Cardio & Endurance Training
Work on your endurance levels by going for runs, swims, and other cardio-heavy activities. Cardio keeps your lungs healthy, your endurance up and can help you outlast your opponent. Just don’t overdo it if you’re also trying to bulk up, as too much cardio can reduce how much muscle you can build.
Working on how far you can stretch different parts of your body will open up advanced judo moves to you and will also speed your recovery after a match. Make mobility training a regular part of your workouts, and consider trying out a yoga class or two.
Sample Training Schedule
By building muscle, endurance, and flexibility, you’ll be able to get great at judo no matter your size. Here’s a suggested schedule to help you reach all these targets:
- Practice judo every day.
- Cardio (such as running) 2-5 times per week.
- Weight training at least three times per week.

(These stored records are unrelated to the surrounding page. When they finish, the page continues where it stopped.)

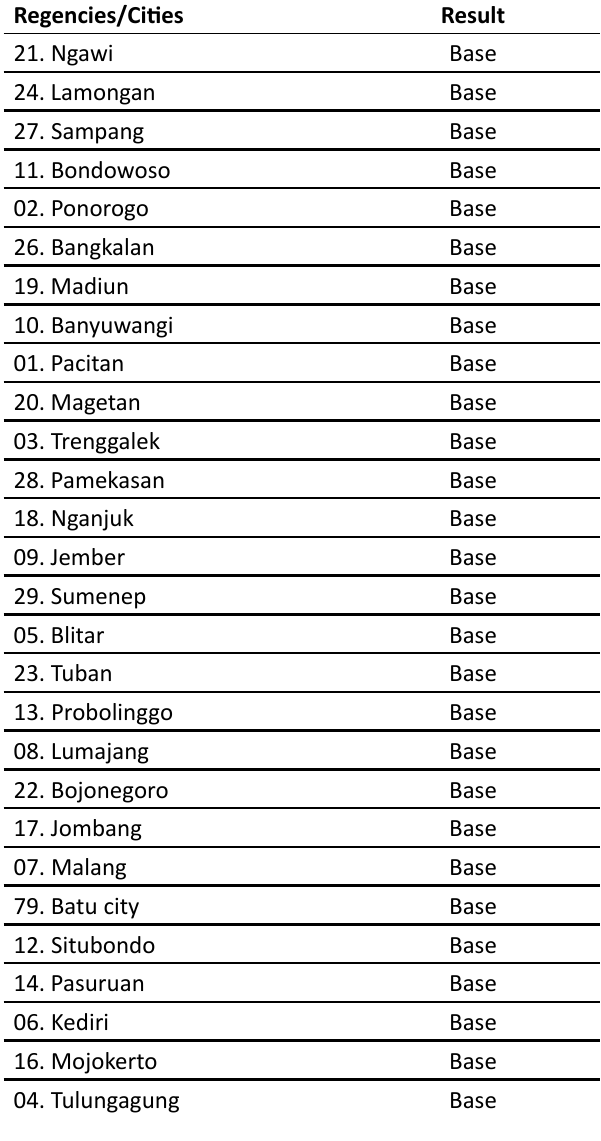
Table 4: Base and Non Base areas in Rice Sector by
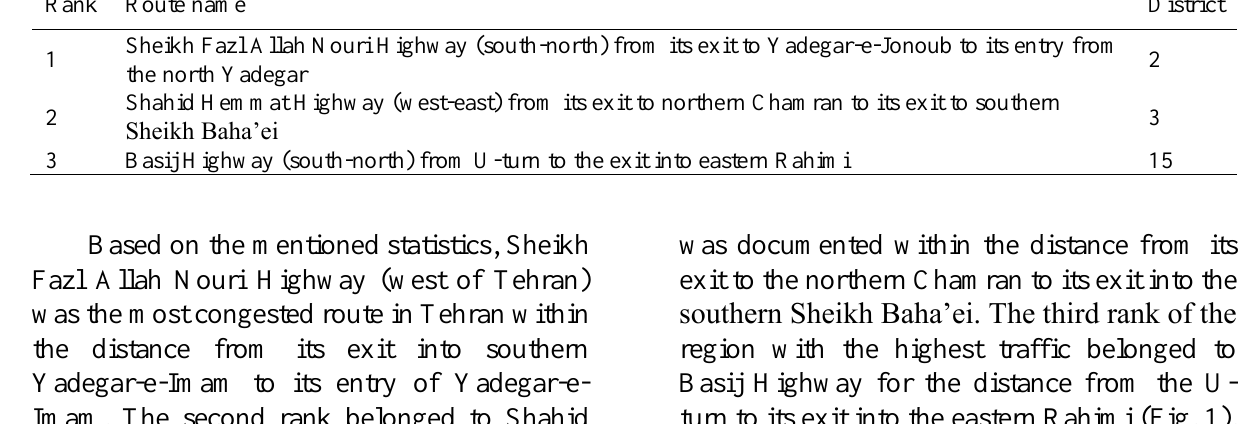
Table1. First three ranks of districts with highest traffic in metropolitan Tehran Rank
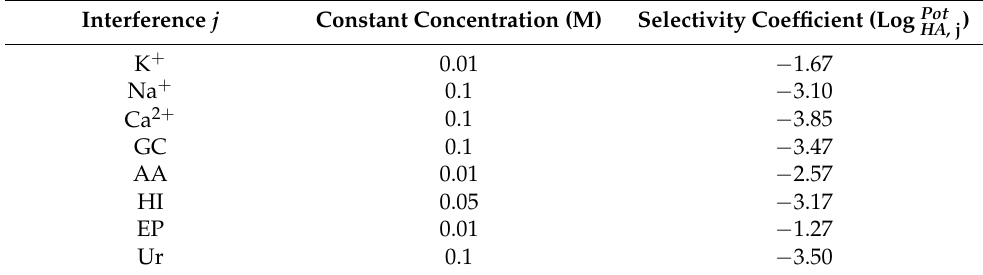
Table 3. Selectivity coefficients for K + , Na + , Ca 2 + , GC, AA, HI, EP and Ur. Interference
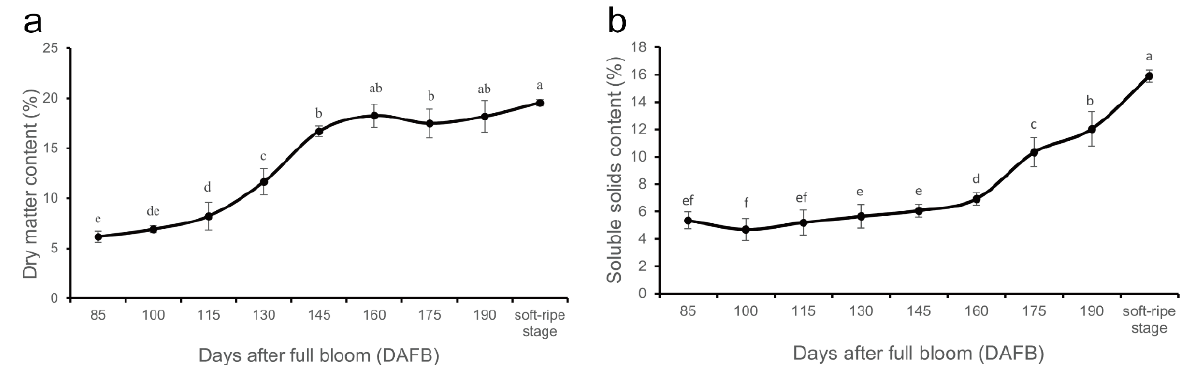
Figure 1. Dynamic changes of dry matter content and soluble solid content during fruit development of A. eriantha ‘Ganlv 1’. ( a ) Changes of dry matter content during fruit development of ‘Ganlv 1’; ( b ) Changes of soluble solid content during fruit development of ‘Ganlv 1’.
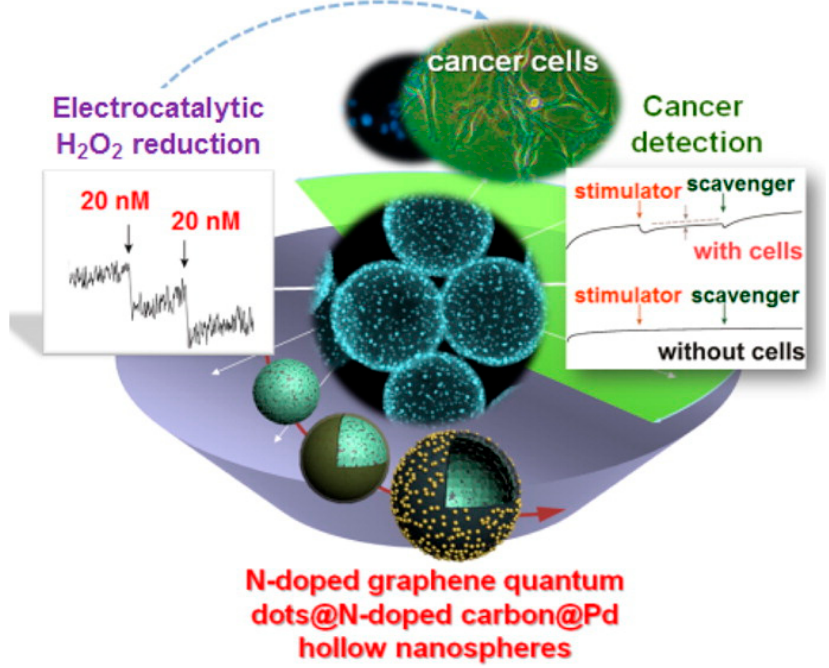
Scheme 10. Electrochemical sensing performance in cancer detection. Reproduced with permission from ref. [102]. Copyright 2016, American Chemical Society.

- Mobility work or stretching before and after each training session.
- Practice healthy living habits such as getting enough sleep, eating well, and managing stress.
Even though judo is beneficial to people of all sizes, being big and strong will give you a distinct physical advantage. That said, if you stick to your weight class and develop your technique, you’ll have no trouble taking down someone your size or significantly bigger. You just have to be realistic about it and realize that much of what you see in the movies is simply fiction.
If you meet a bigger person with inferior skills to you, you’ll be able to take them down, too.
Don’t stop yourself from learning judo if you’re a smaller person. Judo goes a long way in making people capable and strong, which means that anyone can become a skilled judo fighter no matter their size.